Using the entries below, give the count of lines that hold "requirements". Say nothing besides the number.

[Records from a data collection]
+-------+

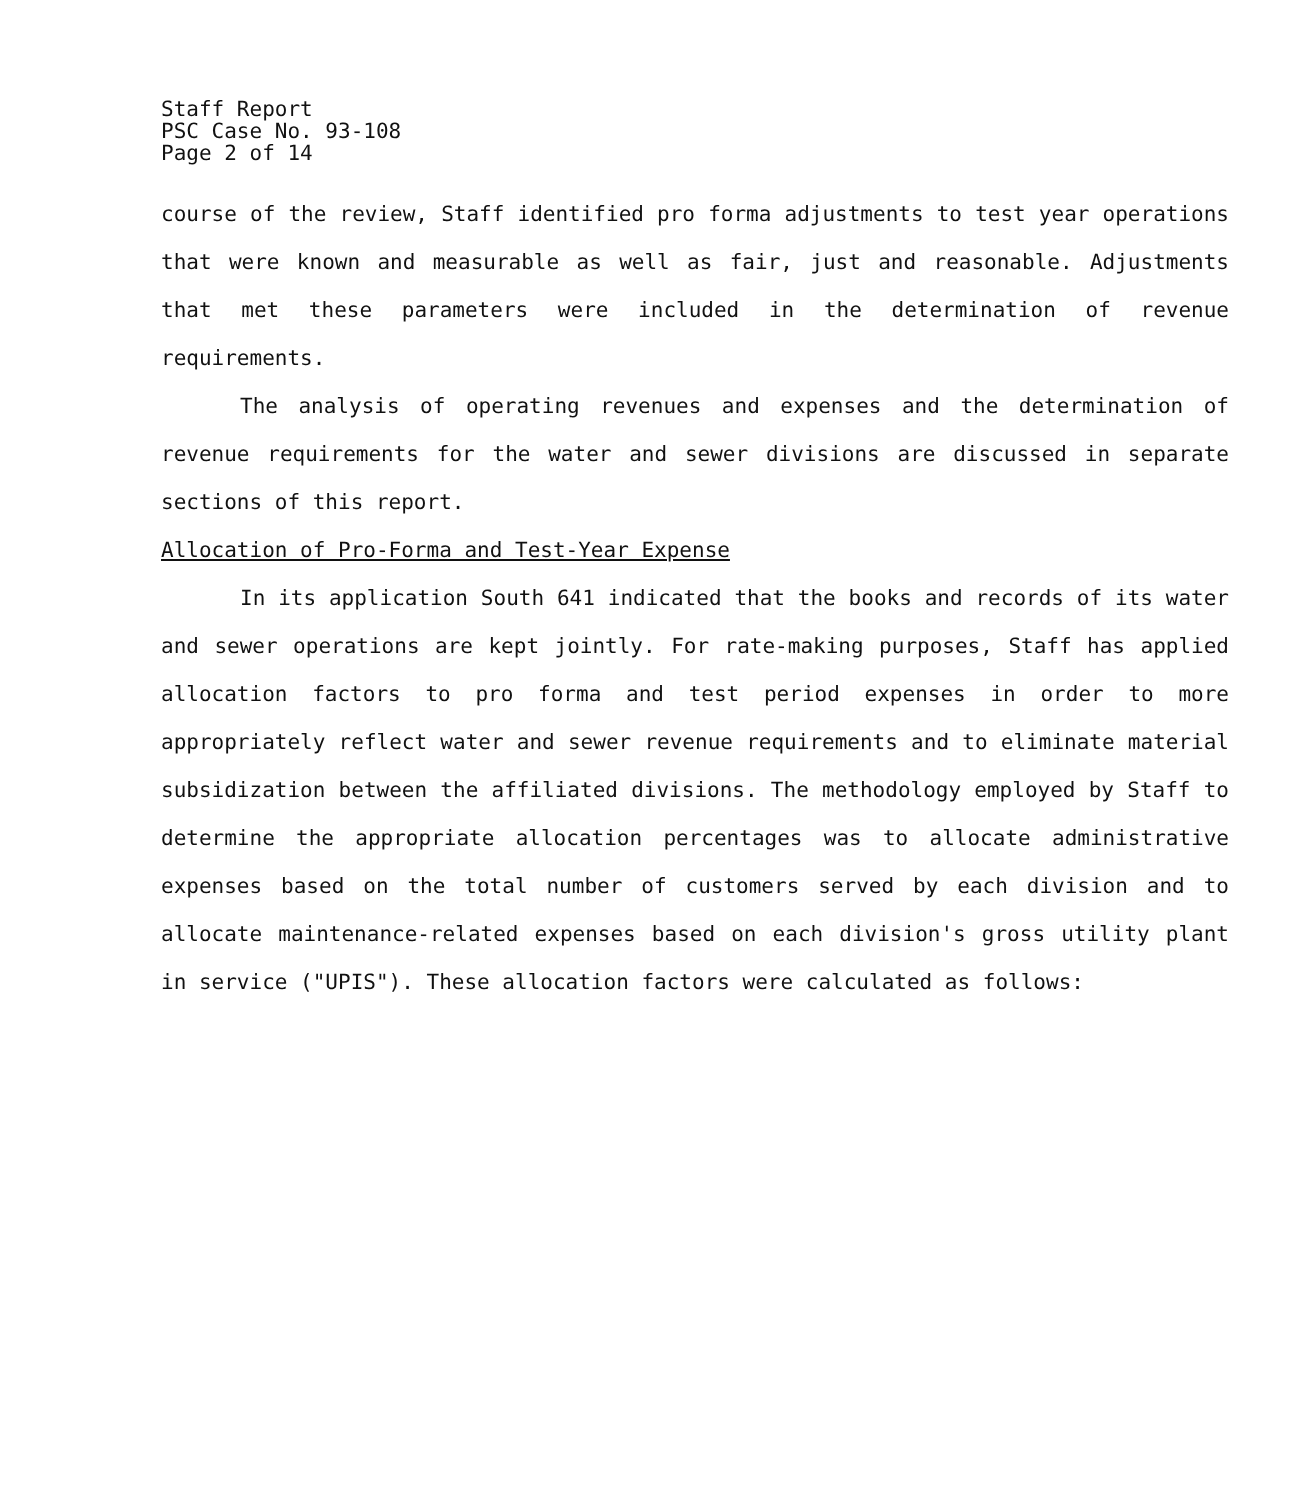Staff Report
PSC Case No. 93-108
Page 2 of 14
course of the review, Staff identified pro forma adjustments to test year operations that were known and measurable as well as fair, just and reasonable. Adjustments that met these parameters were included in the determination of revenue requirements.
The analysis of operating revenues and expenses and the determination of revenue requirements for the water and sewer divisions are discussed in separate sections of this report.
Allocation of Pro-Forma and Test-Year Expense
In its application South 641 indicated that the books and records of its water and sewer operations are kept jointly. For rate-making purposes, Staff has applied allocation factors to pro forma and test period expenses in order to more appropriately reflect water and sewer revenue requirements and to eliminate material subsidization between the affiliated divisions. The methodology employed by Staff to determine the appropriate allocation percentages was to allocate administrative expenses based on the total number of customers served by each division and to allocate maintenance-related expenses based on each division's gross utility plant in service ("UPIS"). These allocation factors were calculated as follows:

+-------+

SOLUTION TO THIS PROBLEM ▸ 3